De lo que me contó quedan más fichas e inventarios por hacer, y una sarta de detalles excesivos, excepto por el relato fingidamente desinteresado del encuentro fortuito con un referencista de Bragado que alguna vez la tuvo a mal traer.
Y así, mientras en la radio se escuchaba un tema pegadizo y la Biblioteca iba quedando vacía, Betty no tardó en despacharse con la inquietud de lo que ya no recuerda, y una catarata de preguntas acerca de las minúsculas decisiones que definen una serie de cataclismos y determinan un destino en el que todas las demás opciones se clausuran silenciosamente.

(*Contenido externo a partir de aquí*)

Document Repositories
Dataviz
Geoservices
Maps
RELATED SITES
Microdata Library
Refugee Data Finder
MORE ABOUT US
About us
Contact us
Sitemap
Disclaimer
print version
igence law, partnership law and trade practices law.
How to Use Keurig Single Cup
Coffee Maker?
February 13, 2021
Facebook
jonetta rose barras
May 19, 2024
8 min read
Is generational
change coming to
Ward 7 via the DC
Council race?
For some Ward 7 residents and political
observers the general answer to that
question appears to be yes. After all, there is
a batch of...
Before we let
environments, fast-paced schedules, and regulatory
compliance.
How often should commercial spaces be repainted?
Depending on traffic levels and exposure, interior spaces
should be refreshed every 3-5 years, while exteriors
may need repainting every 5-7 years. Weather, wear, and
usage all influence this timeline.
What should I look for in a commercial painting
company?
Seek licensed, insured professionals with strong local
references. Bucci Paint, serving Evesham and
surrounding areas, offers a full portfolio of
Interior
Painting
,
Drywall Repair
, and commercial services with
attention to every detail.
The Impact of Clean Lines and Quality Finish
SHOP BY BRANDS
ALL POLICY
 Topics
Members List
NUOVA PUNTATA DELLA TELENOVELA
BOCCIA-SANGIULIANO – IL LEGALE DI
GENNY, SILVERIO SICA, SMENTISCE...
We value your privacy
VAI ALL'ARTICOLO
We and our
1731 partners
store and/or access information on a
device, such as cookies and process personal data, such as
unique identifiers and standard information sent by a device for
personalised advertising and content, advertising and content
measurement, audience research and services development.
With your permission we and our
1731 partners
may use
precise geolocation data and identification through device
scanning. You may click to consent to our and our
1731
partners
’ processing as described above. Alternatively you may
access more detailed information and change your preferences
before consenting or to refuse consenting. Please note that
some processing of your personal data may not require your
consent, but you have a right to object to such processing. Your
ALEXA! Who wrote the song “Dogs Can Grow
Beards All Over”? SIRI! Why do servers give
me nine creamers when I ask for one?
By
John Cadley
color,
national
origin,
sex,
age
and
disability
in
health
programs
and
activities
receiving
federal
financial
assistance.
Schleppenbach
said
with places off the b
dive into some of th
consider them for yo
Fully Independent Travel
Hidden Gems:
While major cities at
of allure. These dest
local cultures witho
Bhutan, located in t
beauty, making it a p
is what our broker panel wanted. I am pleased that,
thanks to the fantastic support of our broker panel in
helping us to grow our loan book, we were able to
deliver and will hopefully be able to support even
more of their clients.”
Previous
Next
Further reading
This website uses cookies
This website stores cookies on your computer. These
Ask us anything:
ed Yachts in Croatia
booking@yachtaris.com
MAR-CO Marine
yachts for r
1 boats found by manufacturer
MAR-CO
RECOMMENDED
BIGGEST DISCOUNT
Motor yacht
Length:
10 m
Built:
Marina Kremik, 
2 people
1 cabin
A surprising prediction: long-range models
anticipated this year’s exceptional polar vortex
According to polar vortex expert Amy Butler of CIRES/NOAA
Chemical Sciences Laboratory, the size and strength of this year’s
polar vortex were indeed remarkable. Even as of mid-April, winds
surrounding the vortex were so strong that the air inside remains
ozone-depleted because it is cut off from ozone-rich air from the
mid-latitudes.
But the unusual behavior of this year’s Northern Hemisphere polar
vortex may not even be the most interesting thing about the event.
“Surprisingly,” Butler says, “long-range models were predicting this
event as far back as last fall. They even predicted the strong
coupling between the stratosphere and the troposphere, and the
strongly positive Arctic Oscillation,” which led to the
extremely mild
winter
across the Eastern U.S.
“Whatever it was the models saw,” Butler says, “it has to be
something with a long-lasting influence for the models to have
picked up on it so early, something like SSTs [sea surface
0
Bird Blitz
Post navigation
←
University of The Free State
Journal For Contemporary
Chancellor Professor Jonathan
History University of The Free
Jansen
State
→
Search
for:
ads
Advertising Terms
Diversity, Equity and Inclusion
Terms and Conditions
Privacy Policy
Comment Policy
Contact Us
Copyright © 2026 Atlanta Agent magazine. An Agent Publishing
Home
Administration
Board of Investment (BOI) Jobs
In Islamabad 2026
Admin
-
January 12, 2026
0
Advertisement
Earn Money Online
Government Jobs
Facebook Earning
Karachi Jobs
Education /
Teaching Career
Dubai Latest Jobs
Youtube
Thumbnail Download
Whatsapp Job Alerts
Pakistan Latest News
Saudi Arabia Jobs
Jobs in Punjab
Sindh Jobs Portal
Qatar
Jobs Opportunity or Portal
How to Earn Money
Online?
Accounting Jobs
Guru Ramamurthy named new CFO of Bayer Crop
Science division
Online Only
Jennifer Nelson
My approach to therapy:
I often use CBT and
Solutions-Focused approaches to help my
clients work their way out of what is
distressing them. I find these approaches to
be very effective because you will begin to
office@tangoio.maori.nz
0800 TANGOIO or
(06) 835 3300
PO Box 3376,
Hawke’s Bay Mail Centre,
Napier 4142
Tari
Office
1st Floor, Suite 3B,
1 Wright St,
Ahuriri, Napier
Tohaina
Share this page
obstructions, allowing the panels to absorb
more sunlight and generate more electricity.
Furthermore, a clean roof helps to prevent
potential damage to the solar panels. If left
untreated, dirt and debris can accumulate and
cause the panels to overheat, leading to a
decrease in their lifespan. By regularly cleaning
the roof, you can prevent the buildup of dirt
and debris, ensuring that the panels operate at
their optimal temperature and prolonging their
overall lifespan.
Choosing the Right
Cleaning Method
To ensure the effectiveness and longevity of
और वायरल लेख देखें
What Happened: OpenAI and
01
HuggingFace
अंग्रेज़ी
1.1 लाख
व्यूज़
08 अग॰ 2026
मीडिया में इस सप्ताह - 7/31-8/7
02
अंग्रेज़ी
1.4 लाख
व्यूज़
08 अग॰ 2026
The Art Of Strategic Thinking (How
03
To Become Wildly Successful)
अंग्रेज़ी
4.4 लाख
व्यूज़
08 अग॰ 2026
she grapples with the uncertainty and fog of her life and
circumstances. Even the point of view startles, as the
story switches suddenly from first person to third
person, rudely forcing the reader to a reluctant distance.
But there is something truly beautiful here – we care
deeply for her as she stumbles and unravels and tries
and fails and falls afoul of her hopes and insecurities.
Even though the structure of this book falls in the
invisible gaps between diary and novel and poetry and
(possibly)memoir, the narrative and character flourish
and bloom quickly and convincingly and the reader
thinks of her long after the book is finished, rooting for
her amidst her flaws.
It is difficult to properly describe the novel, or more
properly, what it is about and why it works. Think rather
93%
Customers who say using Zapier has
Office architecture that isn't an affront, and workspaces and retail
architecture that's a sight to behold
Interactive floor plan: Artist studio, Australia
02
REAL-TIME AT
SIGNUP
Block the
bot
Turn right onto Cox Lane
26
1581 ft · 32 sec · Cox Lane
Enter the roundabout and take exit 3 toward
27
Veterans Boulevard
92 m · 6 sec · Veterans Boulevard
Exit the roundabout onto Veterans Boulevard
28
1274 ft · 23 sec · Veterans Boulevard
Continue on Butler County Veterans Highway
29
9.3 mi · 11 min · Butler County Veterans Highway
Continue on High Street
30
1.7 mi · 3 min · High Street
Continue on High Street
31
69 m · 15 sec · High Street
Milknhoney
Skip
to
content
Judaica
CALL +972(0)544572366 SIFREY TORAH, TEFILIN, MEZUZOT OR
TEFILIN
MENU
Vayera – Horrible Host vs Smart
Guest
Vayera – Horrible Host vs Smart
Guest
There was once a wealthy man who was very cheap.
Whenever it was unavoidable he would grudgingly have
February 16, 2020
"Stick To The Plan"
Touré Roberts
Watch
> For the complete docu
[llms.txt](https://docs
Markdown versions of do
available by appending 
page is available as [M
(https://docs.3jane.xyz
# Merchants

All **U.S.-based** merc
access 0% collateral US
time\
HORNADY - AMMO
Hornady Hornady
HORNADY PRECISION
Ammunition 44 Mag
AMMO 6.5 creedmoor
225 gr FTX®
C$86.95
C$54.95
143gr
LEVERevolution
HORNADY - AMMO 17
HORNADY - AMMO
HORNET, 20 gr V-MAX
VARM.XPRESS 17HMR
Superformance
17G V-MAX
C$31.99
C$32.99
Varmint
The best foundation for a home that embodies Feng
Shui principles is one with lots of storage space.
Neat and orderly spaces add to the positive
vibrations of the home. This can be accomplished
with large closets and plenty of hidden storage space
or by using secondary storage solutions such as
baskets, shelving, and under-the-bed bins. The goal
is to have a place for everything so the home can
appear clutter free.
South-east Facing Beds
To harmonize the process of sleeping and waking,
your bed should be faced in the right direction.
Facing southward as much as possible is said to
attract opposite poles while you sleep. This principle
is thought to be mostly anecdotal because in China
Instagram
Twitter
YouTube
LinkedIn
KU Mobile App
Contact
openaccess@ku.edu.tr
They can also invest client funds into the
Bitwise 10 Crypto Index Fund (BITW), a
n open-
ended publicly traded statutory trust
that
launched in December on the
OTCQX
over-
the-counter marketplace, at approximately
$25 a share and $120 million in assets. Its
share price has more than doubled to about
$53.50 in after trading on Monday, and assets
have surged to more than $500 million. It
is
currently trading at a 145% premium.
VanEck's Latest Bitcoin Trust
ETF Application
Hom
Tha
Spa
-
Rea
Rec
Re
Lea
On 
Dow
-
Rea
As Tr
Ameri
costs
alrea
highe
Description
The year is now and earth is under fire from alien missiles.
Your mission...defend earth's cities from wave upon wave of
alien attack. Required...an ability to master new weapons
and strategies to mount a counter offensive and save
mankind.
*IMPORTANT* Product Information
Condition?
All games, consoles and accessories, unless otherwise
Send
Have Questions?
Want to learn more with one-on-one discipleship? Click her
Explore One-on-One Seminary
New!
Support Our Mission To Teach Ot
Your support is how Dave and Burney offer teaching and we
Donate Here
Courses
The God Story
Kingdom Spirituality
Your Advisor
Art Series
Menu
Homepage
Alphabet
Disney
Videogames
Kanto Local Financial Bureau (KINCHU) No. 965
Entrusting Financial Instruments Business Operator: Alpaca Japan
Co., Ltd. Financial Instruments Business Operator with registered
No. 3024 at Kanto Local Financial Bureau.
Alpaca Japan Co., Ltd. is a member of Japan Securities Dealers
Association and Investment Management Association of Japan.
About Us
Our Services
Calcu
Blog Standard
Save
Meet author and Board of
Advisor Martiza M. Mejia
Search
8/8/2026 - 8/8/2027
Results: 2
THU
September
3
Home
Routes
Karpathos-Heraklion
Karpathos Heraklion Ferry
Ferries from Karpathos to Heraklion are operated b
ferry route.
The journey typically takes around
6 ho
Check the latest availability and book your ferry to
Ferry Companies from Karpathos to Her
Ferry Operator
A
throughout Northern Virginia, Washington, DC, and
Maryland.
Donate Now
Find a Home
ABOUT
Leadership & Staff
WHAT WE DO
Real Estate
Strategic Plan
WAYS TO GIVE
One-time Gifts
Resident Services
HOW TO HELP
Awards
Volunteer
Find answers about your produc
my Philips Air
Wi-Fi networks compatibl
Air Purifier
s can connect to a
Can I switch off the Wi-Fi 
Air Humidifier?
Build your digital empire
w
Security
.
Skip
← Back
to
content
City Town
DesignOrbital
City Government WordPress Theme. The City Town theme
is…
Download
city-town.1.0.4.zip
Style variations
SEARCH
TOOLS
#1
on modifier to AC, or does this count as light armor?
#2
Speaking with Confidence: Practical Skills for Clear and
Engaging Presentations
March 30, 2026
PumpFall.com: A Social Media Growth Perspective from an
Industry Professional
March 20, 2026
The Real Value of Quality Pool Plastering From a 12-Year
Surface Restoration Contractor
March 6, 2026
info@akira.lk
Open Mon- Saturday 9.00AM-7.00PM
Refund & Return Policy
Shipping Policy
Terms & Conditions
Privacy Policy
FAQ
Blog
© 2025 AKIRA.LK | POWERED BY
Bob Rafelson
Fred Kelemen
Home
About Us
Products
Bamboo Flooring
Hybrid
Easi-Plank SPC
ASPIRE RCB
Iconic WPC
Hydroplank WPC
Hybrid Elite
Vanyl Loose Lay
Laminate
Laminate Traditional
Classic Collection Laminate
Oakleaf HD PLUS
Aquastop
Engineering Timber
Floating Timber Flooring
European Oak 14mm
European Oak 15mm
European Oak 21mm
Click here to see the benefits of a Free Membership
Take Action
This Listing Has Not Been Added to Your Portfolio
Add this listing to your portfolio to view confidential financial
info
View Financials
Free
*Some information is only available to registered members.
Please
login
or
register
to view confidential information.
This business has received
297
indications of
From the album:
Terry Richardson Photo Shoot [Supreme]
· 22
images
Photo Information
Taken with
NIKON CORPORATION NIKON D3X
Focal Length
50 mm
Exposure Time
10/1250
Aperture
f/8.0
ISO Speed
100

Para cuando llegó a buscarnos María Luisa, ya estábamos en silencio, pensando las dos, creo, en que el recuerdo de las grandes decisiones puede hacernos creer que es posible evaluar también los grandes errores; saber que cosas evidentes como decidir juntar tu biblioteca con la de tu amor, irte al otro lado de un mar o un río, cambiar los libros de química por una mochila y una carpa, son la prueba más evidente de que es posible desviar el rumbo. Pero lo otro, lo mínimo, el subte que no tomamos o la calle que cruzamos demasiado rápido, lo que se nos ofrece o nos acecha cuando estamos distraídos en lo demás y pudo haber hecho toda la diferencia o ninguna, eso es aterrador y demasiado para poder soportarlo en, digamos, una tarde de domingo.
Un rato después, la serie de chismes que había traído María Luisa nos separó blandamente de esa dimensión donde todo o casi nada podía ser un error, y nos limitamos a decidir que era mejor dejar el té en pos de un vermucito temprano, aunque eso trajera consecuencias irremontables.